Quem nunca se confrontou com problemas resultantes de cláusulas redigidas em letra miúda nos contratos de crédito, de depósitos e de apólices de seguros?
Quem, entre os milhões de casais “obrigados” à aquisição de uma habitação própria (devido à escassez ou inexistência de habitações para arrendamento) pode garantir conhecer o teor das mais elementares cláusulas do contrato dos seus financiamentos?
Quem, no governo ou nalgum dos seus organismos especializados, levantou a voz para alertar os consumidores para os riscos do sobreendividamento durante o período de euforia da descida das taxas de juro?
Quem, no governo ou nalgum dos seus organismos especializados, se propôs combater os previsíveis efeitos do sobreendividamento actuando mediante a publicação de legislação que refreasse a ânsia de ganho de vendedores e bancos através da simples aplicação de regras mais restritivas no cálculo da capacidade de endividamento das famílias e co-responsabilizando as empresas (comércio e bancos) que as violassem?

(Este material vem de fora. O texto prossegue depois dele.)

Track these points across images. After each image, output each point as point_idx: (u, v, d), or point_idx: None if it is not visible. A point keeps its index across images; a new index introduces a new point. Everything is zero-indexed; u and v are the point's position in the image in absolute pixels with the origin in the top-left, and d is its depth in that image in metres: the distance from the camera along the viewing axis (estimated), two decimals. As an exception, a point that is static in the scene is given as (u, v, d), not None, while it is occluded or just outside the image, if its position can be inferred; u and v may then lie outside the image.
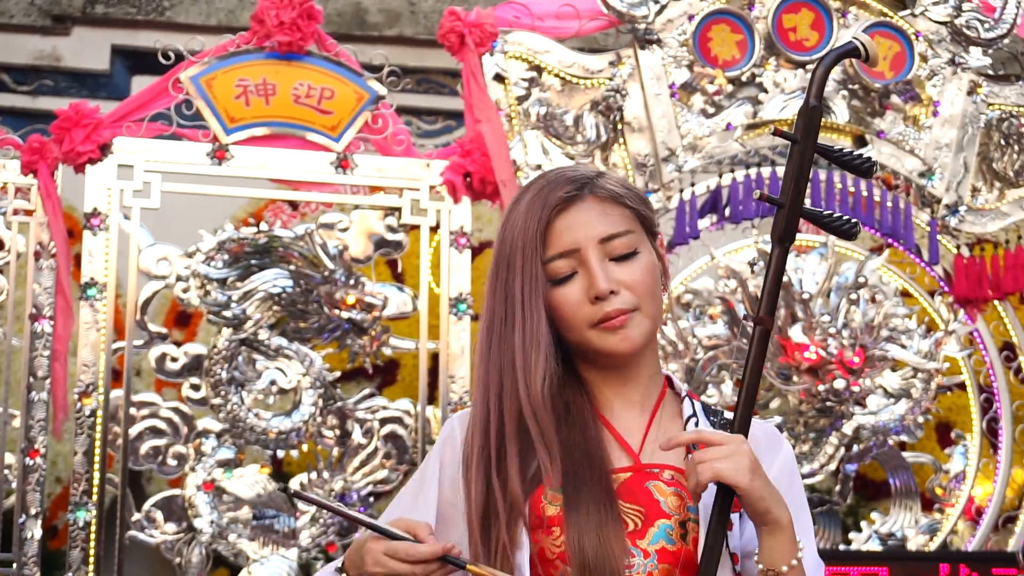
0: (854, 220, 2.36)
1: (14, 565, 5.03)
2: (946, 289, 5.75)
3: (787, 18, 5.30)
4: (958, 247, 5.57)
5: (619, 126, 5.26)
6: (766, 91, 5.30)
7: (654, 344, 2.37)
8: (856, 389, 5.53)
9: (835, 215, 2.34)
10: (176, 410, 5.14)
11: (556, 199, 2.27)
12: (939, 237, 5.44)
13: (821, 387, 5.49)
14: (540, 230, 2.27)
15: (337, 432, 5.16)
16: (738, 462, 2.10)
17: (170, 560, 5.05)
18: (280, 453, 5.29)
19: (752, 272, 5.39)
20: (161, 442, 5.09)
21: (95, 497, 4.98)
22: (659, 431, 2.29)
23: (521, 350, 2.28)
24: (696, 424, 2.32)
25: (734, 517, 2.22)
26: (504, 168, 5.14)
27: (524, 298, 2.28)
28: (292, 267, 5.15)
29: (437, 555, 2.10)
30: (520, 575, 2.20)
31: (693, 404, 2.37)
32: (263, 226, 5.28)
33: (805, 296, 5.50)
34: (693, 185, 5.33)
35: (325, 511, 5.05)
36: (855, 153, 2.32)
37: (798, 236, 6.18)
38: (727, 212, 5.37)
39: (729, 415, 2.34)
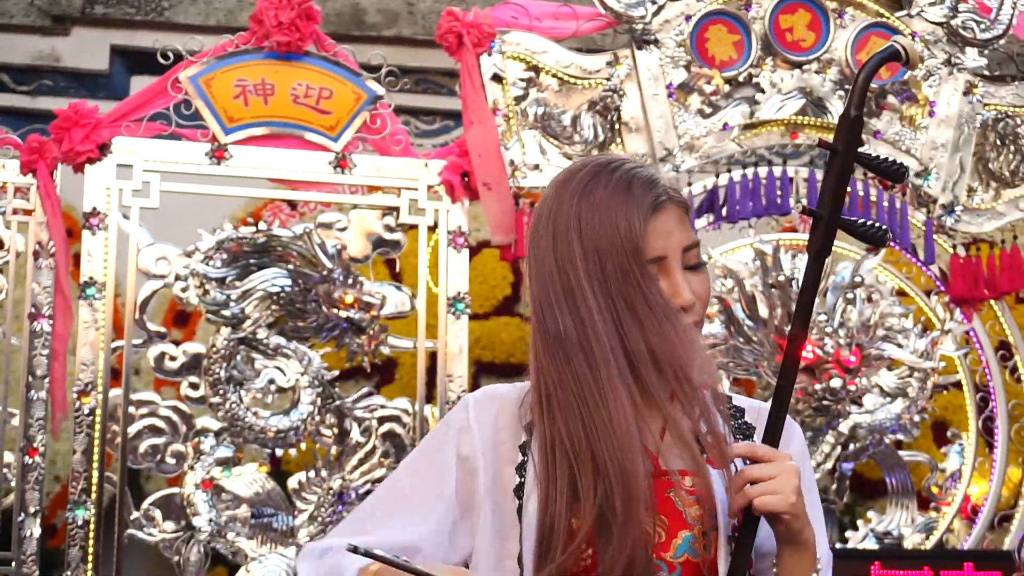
0: (884, 227, 2.33)
1: (13, 564, 5.04)
2: (942, 288, 5.78)
3: (784, 18, 5.31)
4: (954, 247, 5.59)
5: (616, 126, 5.26)
6: (763, 91, 5.29)
7: None
8: (852, 388, 5.55)
9: (867, 223, 2.30)
10: (175, 409, 5.14)
11: (649, 203, 2.20)
12: (935, 237, 5.45)
13: (818, 386, 5.51)
14: (642, 233, 2.18)
15: (335, 431, 5.16)
16: (785, 487, 2.08)
17: (169, 559, 5.05)
18: (279, 452, 5.29)
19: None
20: (160, 441, 5.09)
21: (94, 495, 4.97)
22: (673, 430, 2.21)
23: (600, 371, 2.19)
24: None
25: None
26: (491, 171, 5.15)
27: (617, 284, 2.19)
28: (291, 266, 5.16)
29: None
30: None
31: (705, 392, 2.28)
32: (262, 225, 5.29)
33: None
34: (690, 185, 5.32)
35: (323, 510, 5.06)
36: (889, 160, 2.28)
37: (794, 236, 6.19)
38: (724, 212, 5.37)
39: (738, 401, 2.33)
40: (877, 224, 2.33)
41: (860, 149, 2.23)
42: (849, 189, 5.30)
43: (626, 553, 2.10)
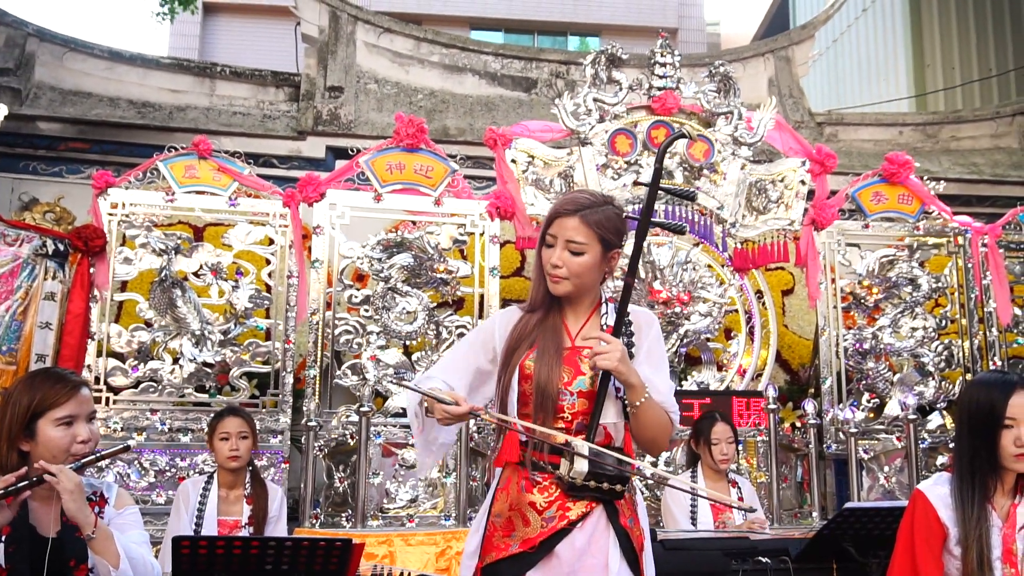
0: (683, 224, 2.37)
1: (279, 395, 5.07)
2: (730, 263, 5.79)
3: (653, 132, 5.26)
4: (736, 243, 5.59)
5: (571, 184, 5.26)
6: (642, 167, 5.28)
7: (588, 290, 2.21)
8: (686, 312, 5.57)
9: (671, 222, 2.36)
10: (357, 322, 5.12)
11: (561, 210, 2.16)
12: (727, 238, 5.46)
13: (669, 311, 5.54)
14: (548, 220, 2.18)
15: (435, 332, 5.22)
16: (612, 357, 2.03)
17: (354, 393, 5.11)
18: (407, 343, 5.28)
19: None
20: (350, 336, 5.07)
21: (318, 363, 5.01)
22: (587, 329, 2.20)
23: (536, 276, 2.23)
24: (606, 317, 2.21)
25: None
26: (511, 207, 5.19)
27: (539, 249, 2.22)
28: (413, 252, 5.13)
29: (466, 412, 2.01)
30: (511, 407, 2.12)
31: (608, 306, 2.23)
32: (399, 232, 5.33)
33: (661, 267, 5.56)
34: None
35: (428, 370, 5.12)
36: (682, 190, 2.32)
37: (658, 239, 6.07)
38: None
39: (631, 308, 2.23)
40: (678, 223, 2.37)
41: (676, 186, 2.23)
42: (687, 215, 5.33)
43: (544, 379, 2.09)
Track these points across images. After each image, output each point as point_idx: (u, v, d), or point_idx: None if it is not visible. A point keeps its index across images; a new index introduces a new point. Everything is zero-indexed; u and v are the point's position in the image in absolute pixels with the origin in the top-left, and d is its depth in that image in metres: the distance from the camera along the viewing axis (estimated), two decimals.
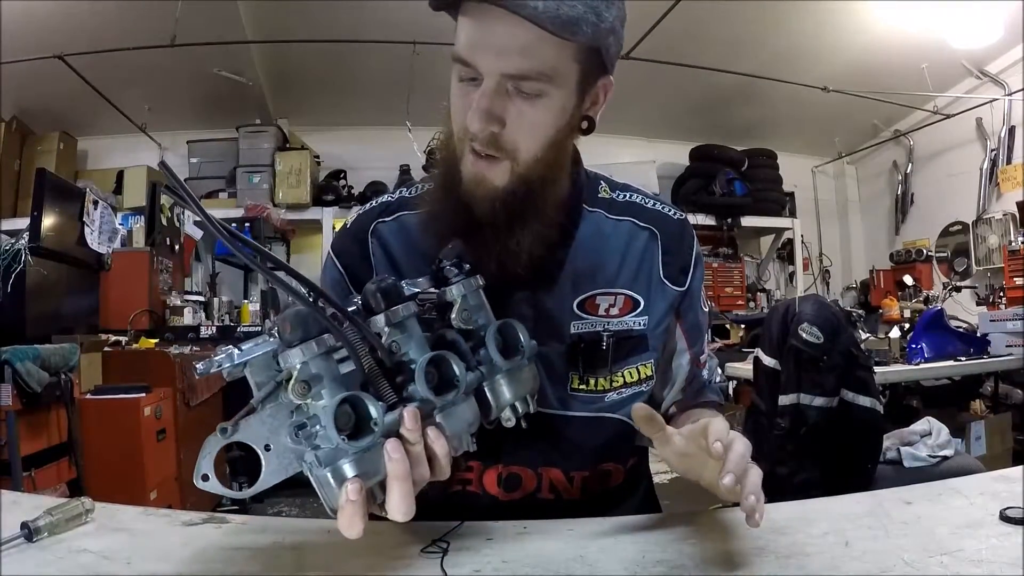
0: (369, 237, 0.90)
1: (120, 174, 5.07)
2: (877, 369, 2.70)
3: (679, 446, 0.68)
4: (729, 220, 5.85)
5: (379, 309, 0.61)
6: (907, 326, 3.74)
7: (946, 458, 2.25)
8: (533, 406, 0.70)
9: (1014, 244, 4.94)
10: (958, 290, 4.80)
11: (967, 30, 4.72)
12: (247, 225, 4.90)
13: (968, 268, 5.54)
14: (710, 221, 5.82)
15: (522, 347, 0.69)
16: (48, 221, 3.21)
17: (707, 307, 0.98)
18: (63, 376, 2.59)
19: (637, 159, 5.88)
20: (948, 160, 5.75)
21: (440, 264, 0.68)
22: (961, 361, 3.33)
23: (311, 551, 0.72)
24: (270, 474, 0.56)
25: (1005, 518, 0.71)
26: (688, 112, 5.85)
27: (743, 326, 5.23)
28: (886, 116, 5.88)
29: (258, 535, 0.74)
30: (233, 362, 0.56)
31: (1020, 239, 4.91)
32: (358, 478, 0.55)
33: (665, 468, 0.80)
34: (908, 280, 5.21)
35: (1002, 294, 4.83)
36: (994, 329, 3.56)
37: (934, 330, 3.41)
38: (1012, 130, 5.14)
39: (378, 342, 0.60)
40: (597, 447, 0.89)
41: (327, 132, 5.72)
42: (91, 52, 4.15)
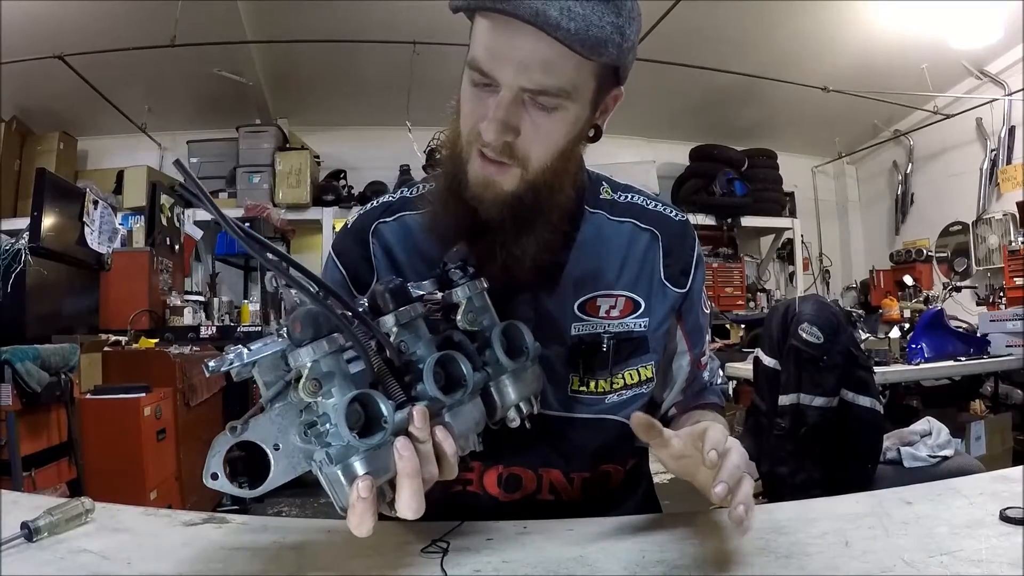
0: (370, 237, 0.90)
1: (120, 174, 5.07)
2: (877, 369, 2.70)
3: (676, 448, 0.69)
4: (729, 220, 5.85)
5: (388, 309, 0.62)
6: (907, 326, 3.75)
7: (946, 458, 2.25)
8: (537, 406, 0.71)
9: (1014, 244, 4.94)
10: (958, 290, 4.81)
11: (967, 30, 4.72)
12: (247, 225, 4.87)
13: (968, 268, 5.54)
14: (710, 221, 5.82)
15: (527, 348, 0.69)
16: (48, 221, 3.21)
17: (708, 308, 0.98)
18: (63, 376, 2.59)
19: (637, 159, 5.88)
20: (948, 160, 5.75)
21: (445, 266, 0.68)
22: (961, 361, 3.33)
23: (311, 551, 0.72)
24: (279, 473, 0.57)
25: (1005, 518, 0.71)
26: (688, 112, 5.85)
27: (743, 326, 5.23)
28: (886, 116, 5.88)
29: (258, 535, 0.74)
30: (243, 361, 0.56)
31: (1020, 239, 4.91)
32: (369, 475, 0.55)
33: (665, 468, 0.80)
34: (908, 280, 5.21)
35: (1002, 294, 4.83)
36: (994, 329, 3.56)
37: (934, 330, 3.41)
38: (1012, 130, 5.14)
39: (388, 341, 0.60)
40: (597, 448, 0.89)
41: (327, 132, 5.73)
42: (91, 52, 4.16)
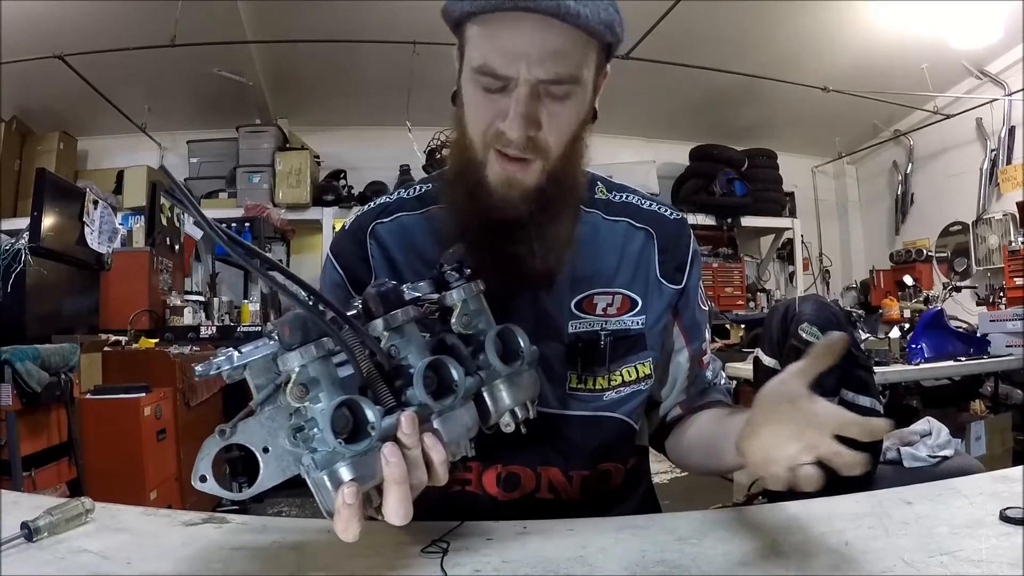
0: (368, 238, 0.90)
1: (120, 174, 5.07)
2: (877, 369, 2.70)
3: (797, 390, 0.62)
4: (729, 220, 5.85)
5: (378, 313, 0.61)
6: (907, 326, 3.75)
7: (946, 458, 2.25)
8: (533, 412, 0.70)
9: (1014, 244, 4.95)
10: (958, 290, 4.81)
11: (967, 30, 4.72)
12: (247, 225, 4.89)
13: (968, 268, 5.54)
14: (710, 221, 5.82)
15: (522, 352, 0.68)
16: (48, 221, 3.21)
17: (706, 305, 0.98)
18: (63, 376, 2.59)
19: (637, 159, 5.88)
20: (948, 160, 5.75)
21: (441, 268, 0.68)
22: (961, 361, 3.33)
23: (311, 551, 0.72)
24: (268, 476, 0.56)
25: (1005, 518, 0.71)
26: (688, 112, 5.85)
27: (743, 326, 5.22)
28: (886, 116, 5.88)
29: (258, 535, 0.74)
30: (232, 364, 0.55)
31: (1020, 239, 4.91)
32: (354, 482, 0.55)
33: (665, 468, 0.79)
34: (908, 280, 5.22)
35: (1002, 294, 4.83)
36: (994, 329, 3.56)
37: (934, 330, 3.41)
38: (1012, 130, 5.14)
39: (376, 346, 0.60)
40: (596, 446, 0.89)
41: (327, 132, 5.73)
42: (91, 52, 4.16)
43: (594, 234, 0.90)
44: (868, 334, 3.62)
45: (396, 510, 0.56)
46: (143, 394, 2.94)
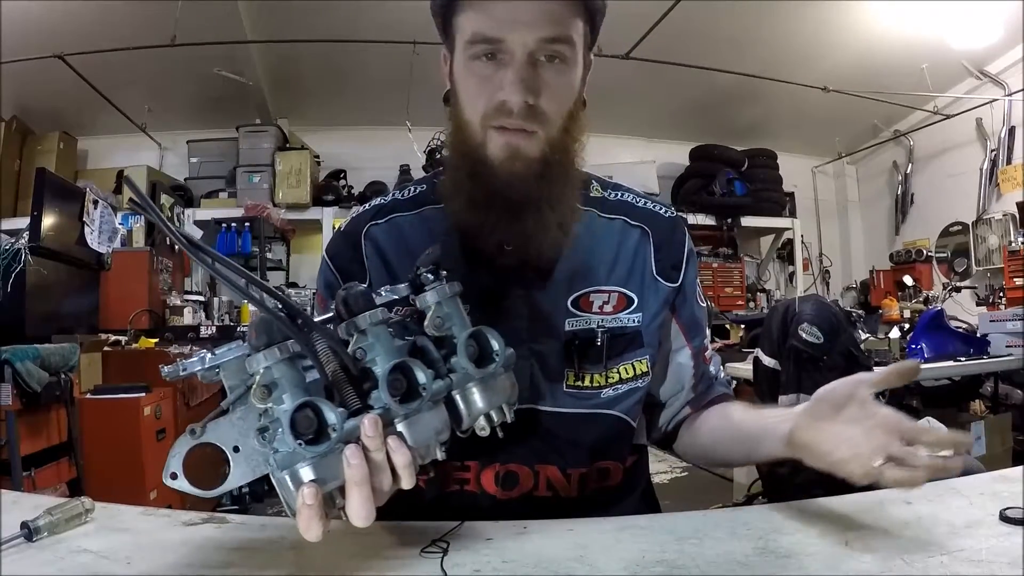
0: (362, 239, 0.91)
1: (120, 174, 5.07)
2: (877, 369, 2.69)
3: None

Era tudo isto que eu gostava de ver hoje, amanhã e sempre, ponderado e corrigido, para que no futuro a comemoração do DIA MUNDIAL DOS DIREITOS DO CONSUMIDOR não passasse de uma reminiscência dos tempos em que aos interesses colectivos (de bem estar e equilíbrio das famílias) se sobrepuseram os privados (traduzidos no crescimento exponencial e irresponsável dos ganhos de uns quantos).